In fact, the palace was not bombed. Instead,
a certain party,
leading a small, select unit, not on horseback to be sure but in a wooden box mounted on sawed logs like pulleys, confronted the enemy head on, military sword held high, and was shot down. And what if the battle did take place in front of a bank from which some funds had been peacefully withdrawn and not at an airfield where fighter planes to be disguised were being seized, how much can that have depreciated it? Was there a street battle fought anywhere else in all Japan on August sixteenth, 1945, even if it was at the entrance to a bank, that could have resulted in
a certain party’s
death? Although they would have been justified in resorting to any means whatsoever to raise the money they needed to achieve their objective,
a certain party
and his army went in to get it lawfully. Whether they succeeded is unknown, for as they emerged from the bank with the wooden wagon bearing
a certain party
in the lead, another army that had driven up in a different army truck opened fire, even the fighter plane flying low overhead joined the attack, and
a certain party’s
army was annihilated.
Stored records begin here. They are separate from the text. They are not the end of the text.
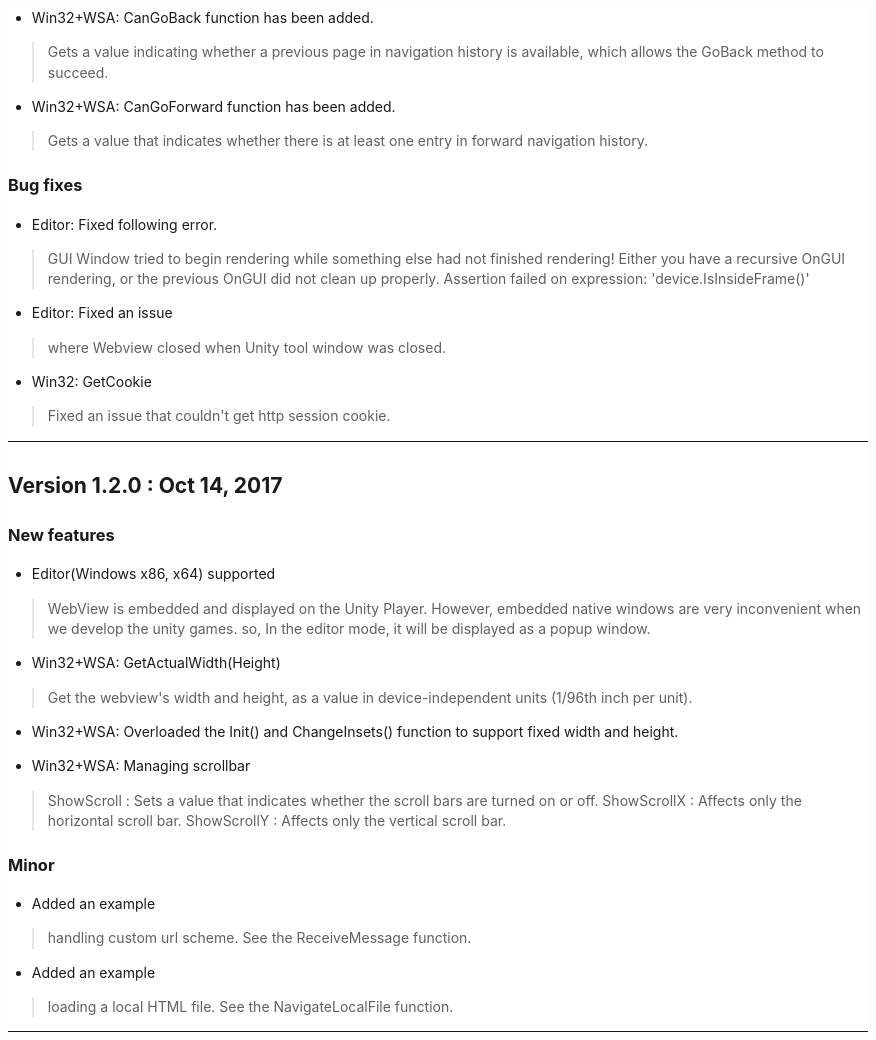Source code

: - Win32+WSA: CanGoBack function has been added.
> Gets a value indicating whether a previous page in navigation history is available, which allows the GoBack method to succeed.

- Win32+WSA: CanGoForward function has been added.
> Gets a value that indicates whether there is at least one entry in forward navigation history.


### Bug fixes

- Editor: Fixed following error.
> GUI Window tried to begin rendering while something else had not finished rendering! Either you have a recursive OnGUI rendering, or the previous OnGUI did not clean up properly. Assertion failed on expression: 'device.IsInsideFrame()'

- Editor: Fixed an issue
> where Webview closed when Unity tool window was closed.

- Win32: GetCookie
> Fixed an issue that couldn't get http session cookie.


--------------------------------------------------------------------------------------------------------------------------------------


## Version 1.2.0 : Oct 14, 2017

### New features

- Editor(Windows x86, x64) supported
> WebView is embedded and displayed on the Unity Player. However, embedded native windows are very inconvenient when we develop the unity games. so, In the editor mode, it will be displayed as a popup window.

- Win32+WSA: GetActualWidth(Height)
> Get the webview's width and height, as a value in device-independent units (1/96th inch per unit).

- Win32+WSA: Overloaded the Init() and ChangeInsets() function to support fixed width and height.

- Win32+WSA: Managing scrollbar
> ShowScroll : Sets a value that indicates whether the scroll bars are turned on or off.
> ShowScrollX : Affects only the horizontal scroll bar.
> ShowScrollY : Affects only the vertical scroll bar.


### Minor

- Added an example
> handling custom url scheme. See the ReceiveMessage function.

- Added an example
> loading a local HTML file. See the NavigateLocalFile function.


--------------------------------------------------------------------------------------------------------------------------------------
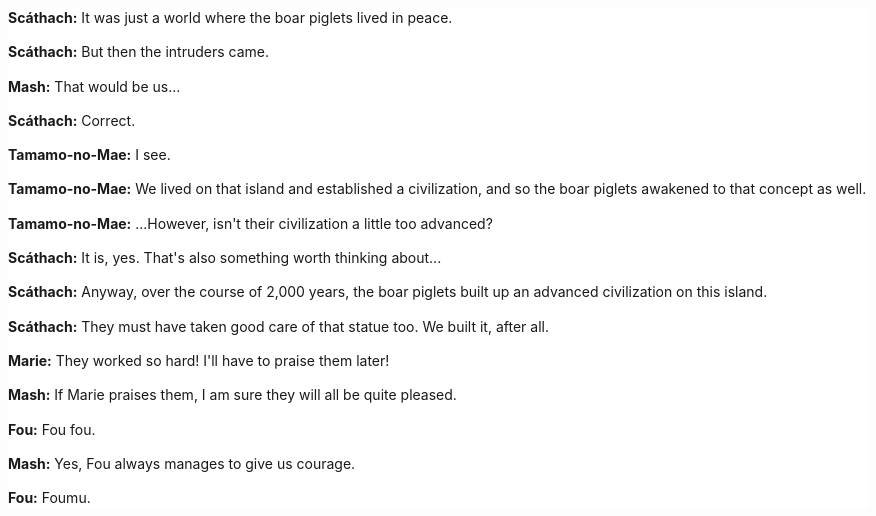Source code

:  
**Scáthach:**
It was just a world where the boar piglets lived in peace.

 
**Scáthach:**
But then the intruders came.

 
**Mash:**
That would be us...

 
**Scáthach:**
Correct.

 
**Tamamo-no-Mae:**
I see.

 
**Tamamo-no-Mae:**
We lived on that island and established a civilization, and so the boar piglets awakened to that concept as well.

 
**Tamamo-no-Mae:**
...However, isn't their civilization a little too advanced?

 
**Scáthach:**
It is, yes. That's also something worth thinking about...

 
**Scáthach:**
Anyway, over the course of 2,000 years, the boar piglets built up an advanced civilization on this island.

 
**Scáthach:**
They must have taken good care of that statue too.
We built it, after all.

 
**Marie:**
They worked so hard!
I'll have to praise them later!

 
**Mash:**
If Marie praises them, I am sure they will all be quite pleased.

 
**Fou:**
Fou fou.

 
**Mash:**
Yes, Fou always manages to give us courage.

 
**Fou:**
Foumu.

 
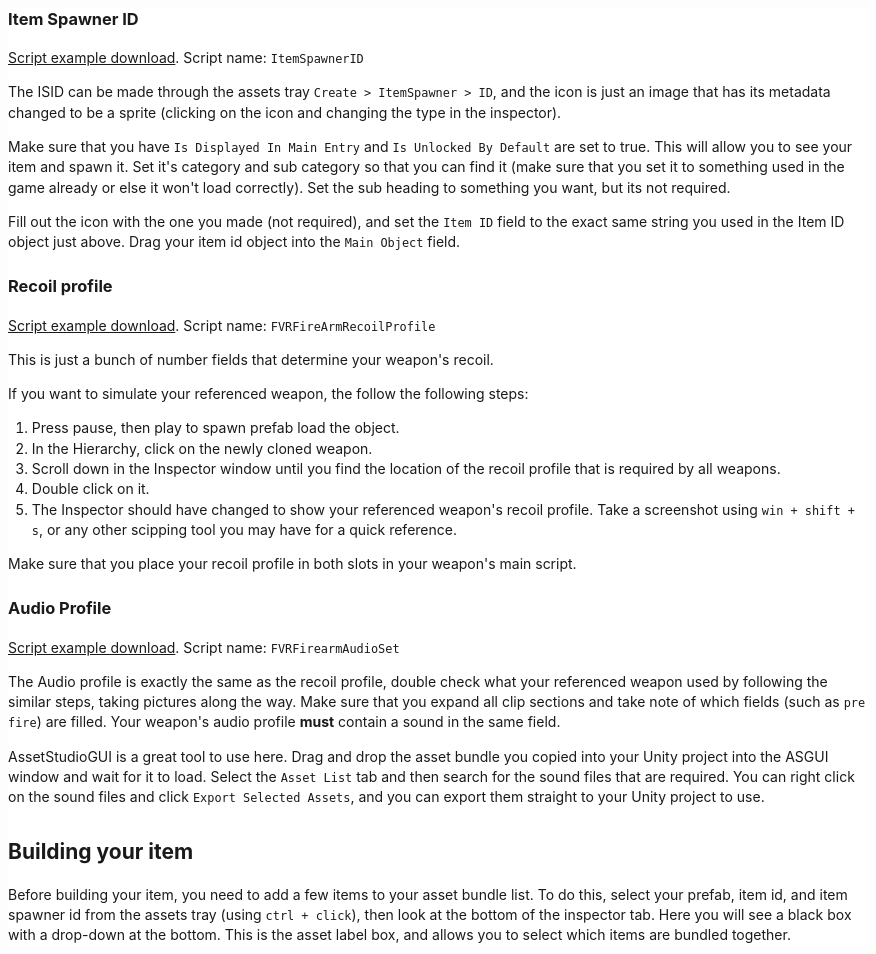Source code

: ### Item Spawner ID

[Script example download](files/file_ISID.zip). Script name: `ItemSpawnerID`

The ISID can be made through the assets tray `Create > ItemSpawner > ID`, and the icon is just an image that has its metadata changed to be a sprite (clicking on the icon and changing the type in the inspector).

Make sure that you have `Is Displayed In Main Entry` and `Is Unlocked By Default` are set to true. This will allow you to see your item and spawn it. Set it's category and sub category so that you can find it (make sure that you set it to something used in the game already or else it won't load correctly). Set the sub heading to something you want, but its not required.

Fill out the icon with the one you made (not required), and set the `Item ID` field to the exact same string you used in the Item ID object just above. Drag your item id object into the `Main Object` field.

### Recoil profile

[Script example download](files/file_Recoil.zip). Script name: `FVRFireArmRecoilProfile`

This is just a bunch of number fields that determine your weapon's recoil.

If you want to simulate your referenced weapon, the follow the following steps:

1. Press pause, then play to spawn prefab load the object.
2. In the Hierarchy, click on the newly cloned weapon.
3. Scroll down in the Inspector window until you find the location of the recoil profile that is required by all weapons.
4. Double click on it.
5. The Inspector should have changed to show your referenced weapon's recoil profile. Take a screenshot using `win + shift + s`, or any other scipping tool you may have for a quick reference.  

Make sure that you place your recoil profile in both slots in your weapon's main script.

### Audio Profile

[Script example download](files/file_Audio.zip). Script name: `FVRFirearmAudioSet`

The Audio profile is exactly the same as the recoil profile, double check what your referenced weapon used by following the similar steps, taking pictures along the way. Make sure that you expand all clip sections and take note of which fields (such as `prefire`) are filled. Your weapon's audio profile **must** contain a sound in the same field.

AssetStudioGUI is a great tool to use here. Drag and drop the asset bundle you copied into your Unity project into the ASGUI window and wait for it to load. Select the `Asset List` tab and then search for the sound files that are required. You can right click on the sound files and click `Export Selected Assets`, and you can export them straight to your Unity project to use.

## Building your item

Before building your item, you need to add a few items to your asset bundle list. To do this, select your prefab, item id, and item spawner id from the assets tray (using `ctrl + click`), then look at the bottom of the inspector tab. Here you will see a black box with a drop-down at the bottom. This is the asset label box, and allows you to select which items are bundled together.
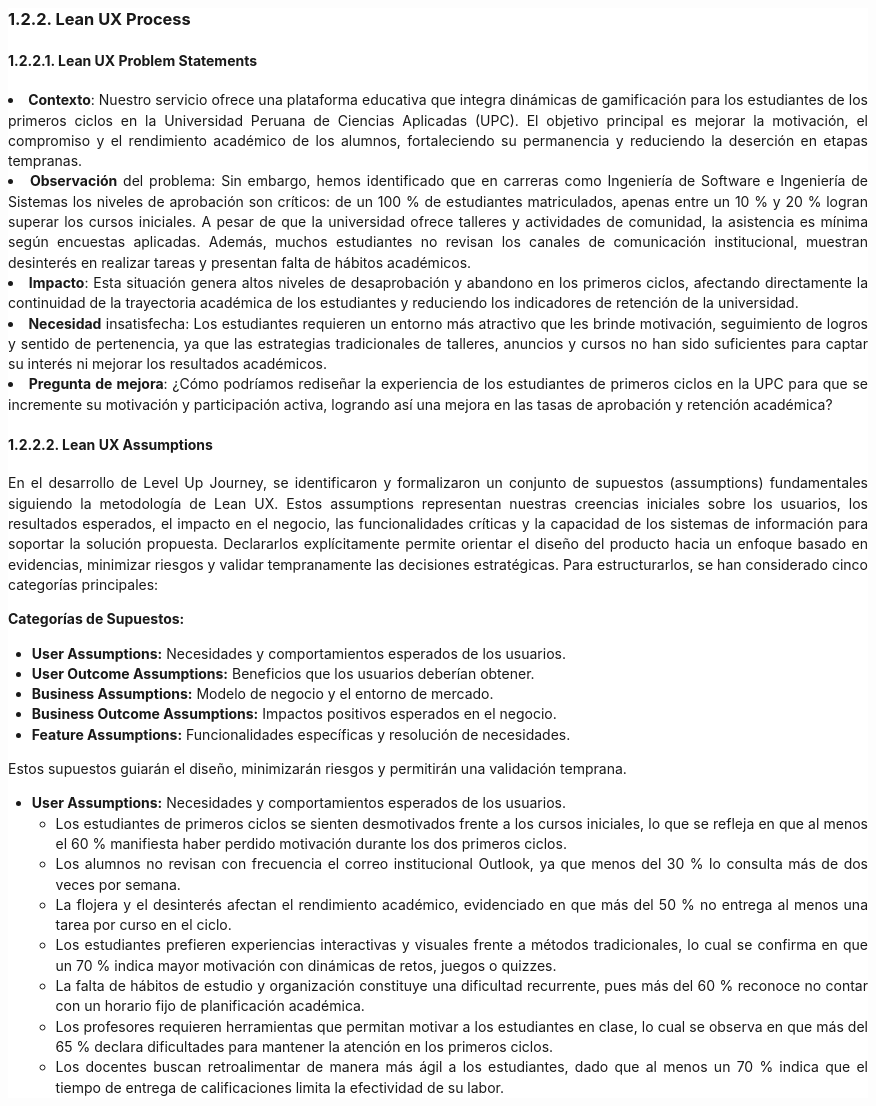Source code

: </div>

### 1.2.2. Lean UX Process
#### 1.2.2.1. Lean UX Problem Statements
<div align="justify"

- **Contexto**: Nuestro servicio ofrece una plataforma educativa que integra dinámicas de gamificación para los estudiantes de los primeros ciclos en la Universidad Peruana de Ciencias Aplicadas (UPC). El objetivo principal es mejorar la motivación, el compromiso y el rendimiento académico de los alumnos, fortaleciendo su permanencia y reduciendo la deserción en etapas tempranas.
- **Observación** del problema: Sin embargo, hemos identificado que en carreras como Ingeniería de Software e Ingeniería de Sistemas los niveles de aprobación son críticos: de un 100 % de estudiantes matriculados, apenas entre un 10 % y 20 % logran superar los cursos iniciales. A pesar de que la universidad ofrece talleres y actividades de comunidad, la asistencia es mínima según encuestas aplicadas. Además, muchos estudiantes no revisan los canales de comunicación institucional, muestran desinterés en realizar tareas y presentan falta de hábitos académicos.
- **Impacto**: Esta situación genera altos niveles de desaprobación y abandono en los primeros ciclos, afectando directamente la continuidad de la trayectoria académica de los estudiantes y reduciendo los indicadores de retención de la universidad.
- **Necesidad** insatisfecha: Los estudiantes requieren un entorno más atractivo que les brinde motivación, seguimiento de logros y sentido de pertenencia, ya que las estrategias tradicionales de talleres, anuncios y cursos no han sido suficientes para captar su interés ni mejorar los resultados académicos.
- **Pregunta de mejora**: ¿Cómo podríamos rediseñar la experiencia de los estudiantes de primeros ciclos en la UPC para que se incremente su motivación y participación activa, logrando así una mejora en las tasas de aprobación y retención académica?
</div>

#### 1.2.2.2. Lean UX Assumptions
<div align="justify"

En el desarrollo de Level Up Journey, se identificaron y formalizaron un conjunto de supuestos (assumptions) fundamentales siguiendo la metodología de Lean UX. Estos assumptions representan nuestras creencias iniciales sobre los usuarios, los resultados esperados, el impacto en el negocio, las funcionalidades críticas y la capacidad de los sistemas de información para soportar la solución propuesta. Declararlos explícitamente permite orientar el diseño del producto hacia un enfoque basado en evidencias, minimizar riesgos y validar tempranamente las decisiones estratégicas. Para estructurarlos, se han considerado cinco categorías principales:

**Categorías de Supuestos:**

- **User Assumptions:** Necesidades y comportamientos esperados de los usuarios.
- **User Outcome Assumptions:** Beneficios que los usuarios deberían obtener.
- **Business Assumptions:** Modelo de negocio y el entorno de mercado.
- **Business Outcome Assumptions:** Impactos positivos esperados en el negocio.
- **Feature Assumptions:** Funcionalidades específicas y resolución de necesidades.



Estos supuestos guiarán el diseño, minimizarán riesgos y permitirán una validación temprana.

- **User Assumptions:** Necesidades y comportamientos esperados de los usuarios.
  - Los estudiantes de primeros ciclos se sienten desmotivados frente a los cursos iniciales, lo que se refleja en que al menos el 60 % manifiesta haber perdido motivación durante los dos primeros ciclos.
  - Los alumnos no revisan con frecuencia el correo institucional Outlook, ya que menos del 30 % lo consulta más de dos veces por semana.
  - La flojera y el desinterés afectan el rendimiento académico, evidenciado en que más del 50 % no entrega al menos una tarea por curso en el ciclo.
  - Los estudiantes prefieren experiencias interactivas y visuales frente a métodos tradicionales, lo cual se confirma en que un 70 % indica mayor motivación con dinámicas de retos, juegos o quizzes.
  - La falta de hábitos de estudio y organización constituye una dificultad recurrente, pues más del 60 % reconoce no contar con un horario fijo de planificación académica.
  - Los profesores requieren herramientas que permitan motivar a los estudiantes en clase, lo cual se observa en que más del 65 % declara dificultades para mantener la atención en los primeros ciclos.
  - Los docentes buscan retroalimentar de manera más ágil a los estudiantes, dado que al menos un 70 % indica que el tiempo de entrega de calificaciones limita la efectividad de su labor.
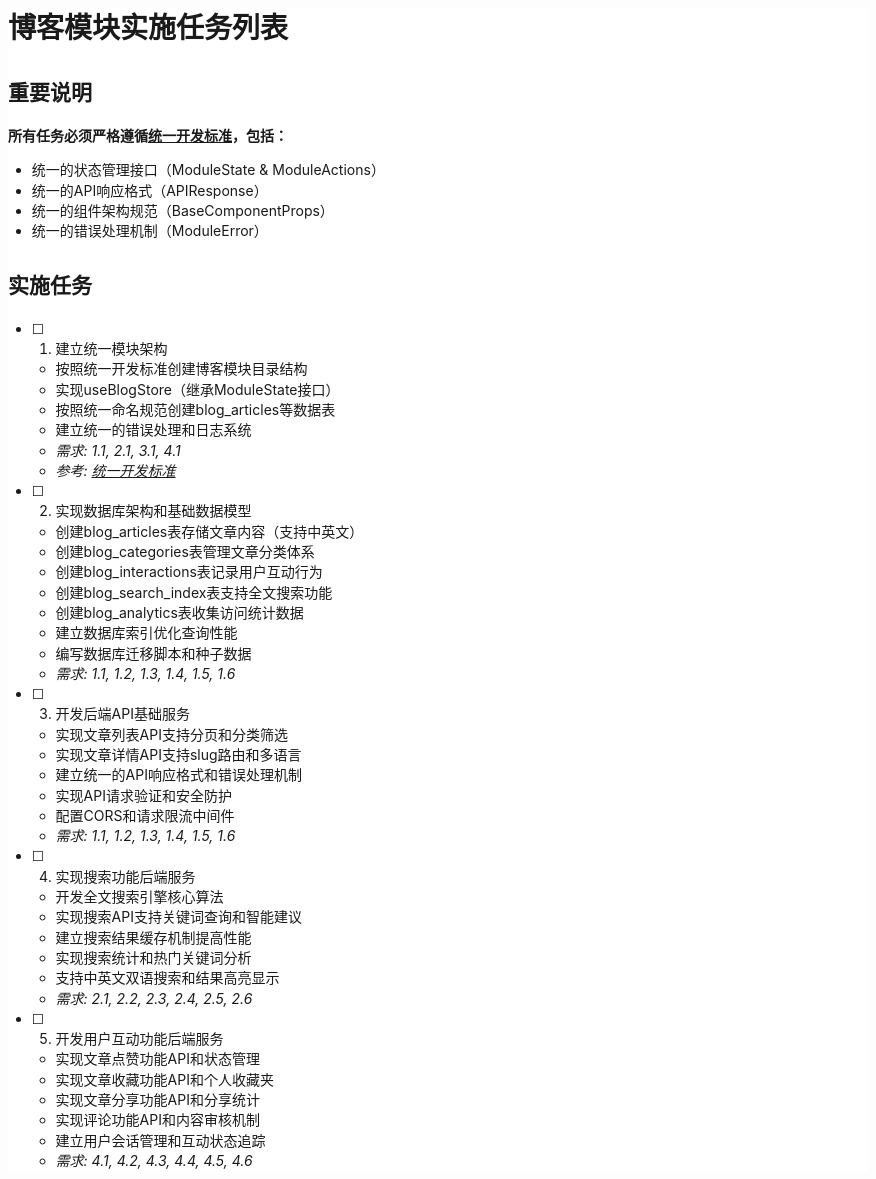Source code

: # 博客模块实施任务列表

## 重要说明
**所有任务必须严格遵循[统一开发标准](../comprehensive-testing-platform/development-guide.md)，包括：**
- 统一的状态管理接口（ModuleState & ModuleActions）
- 统一的API响应格式（APIResponse<T>）
- 统一的组件架构规范（BaseComponentProps）
- 统一的错误处理机制（ModuleError）

## 实施任务

- [ ] 1. 建立统一模块架构
  - 按照统一开发标准创建博客模块目录结构
  - 实现useBlogStore（继承ModuleState接口）
  - 按照统一命名规范创建blog_articles等数据表
  - 建立统一的错误处理和日志系统
  - _需求: 1.1, 2.1, 3.1, 4.1_
  - _参考: [统一开发标准](../comprehensive-testing-platform/development-guide.md)_

- [ ] 2. 实现数据库架构和基础数据模型
  - 创建blog_articles表存储文章内容（支持中英文）
  - 创建blog_categories表管理文章分类体系
  - 创建blog_interactions表记录用户互动行为
  - 创建blog_search_index表支持全文搜索功能
  - 创建blog_analytics表收集访问统计数据
  - 建立数据库索引优化查询性能
  - 编写数据库迁移脚本和种子数据
  - _需求: 1.1, 1.2, 1.3, 1.4, 1.5, 1.6_

- [ ] 3. 开发后端API基础服务
  - 实现文章列表API支持分页和分类筛选
  - 实现文章详情API支持slug路由和多语言
  - 建立统一的API响应格式和错误处理机制
  - 实现API请求验证和安全防护
  - 配置CORS和请求限流中间件
  - _需求: 1.1, 1.2, 1.3, 1.4, 1.5, 1.6_

- [ ] 4. 实现搜索功能后端服务
  - 开发全文搜索引擎核心算法
  - 实现搜索API支持关键词查询和智能建议
  - 建立搜索结果缓存机制提高性能
  - 实现搜索统计和热门关键词分析
  - 支持中英文双语搜索和结果高亮显示
  - _需求: 2.1, 2.2, 2.3, 2.4, 2.5, 2.6_

- [ ] 5. 开发用户互动功能后端服务
  - 实现文章点赞功能API和状态管理
  - 实现文章收藏功能API和个人收藏夹
  - 实现文章分享功能API和分享统计
  - 实现评论功能API和内容审核机制
  - 建立用户会话管理和互动状态追踪
  - _需求: 4.1, 4.2, 4.3, 4.4, 4.5, 4.6_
Why did the other army attack? Wasn’t it really a unit controlled by spies of the Allies, afraid their maneuvering to end the war might backfire in the final stage?
A certain party
was planning to disguise Japanese fighters as American planes, why shouldn’t someone else have tried the opposite experiment? Very likely
a certain party
was strafed, and killed, by a plane disguised to look like a Japanese fighter but flown by an American. It was probably the very plane that had appeared as they were crossing ninety-nine-curve-pass, which had continued following them and finally had attacked.

And
a certain party,
leaping beyond his limitations as an individual at the instant of his death, rendered manifest a gold chrysanthemum flower 675,000 kilometers square, surmounted and surrounded by, yes, a purple aurora, high enough in the sky to cover entirely the islands of Japan. Because the other, attacking army opened fire on their truck first, the soldiers nearby the boy were immediately massacred and he alone survived.
A certain party
had requested this of the gods on high, for it was crucial that someone, someone chosen, witness the gold chrysanthemum obliterate the heavens with its luster at the instant of his death. And, in truth, the boy did behold the appearance high in the sky, not blocking the light as would a cloud but even managing to increase the glittering radiance of the sun in the blue, midsummer sky, of a shining gold chrysanthemum against a vast background of purple light. And when the light from that flower irradiated his
Happy Days
they were instantly transformed into an unbreaking, eternal construction built of light. From that instant on, for the twenty-five years that were to be the remainder of his life, he would constantly inhabit this
strong edifice of light that was his
Happy Days.
Half-standing in the cart, his sword held high in his right hand, his left hand thrust out in front of him and spread so wide that each white, fat finger was distinctly visible,
a certain party
faced his chosen son and spoke as follows, heedless of the enemy firing into him,
Have you seen what must be seen? For the next quarter-century that you will live remember always what you have seen, All has been accomplished, you have seen what must be seen, Survive and remember, that is your role, Do nothing else! All has been accomplished!
When
a certain party
finished speaking a fighter plane dived, machine guns ringing, and the head protruding from the wooden cart became a round, bright red pomegranate full of cracks, the mouth, still full of reddish darkness at the back, wrenched open by an unuttered scream.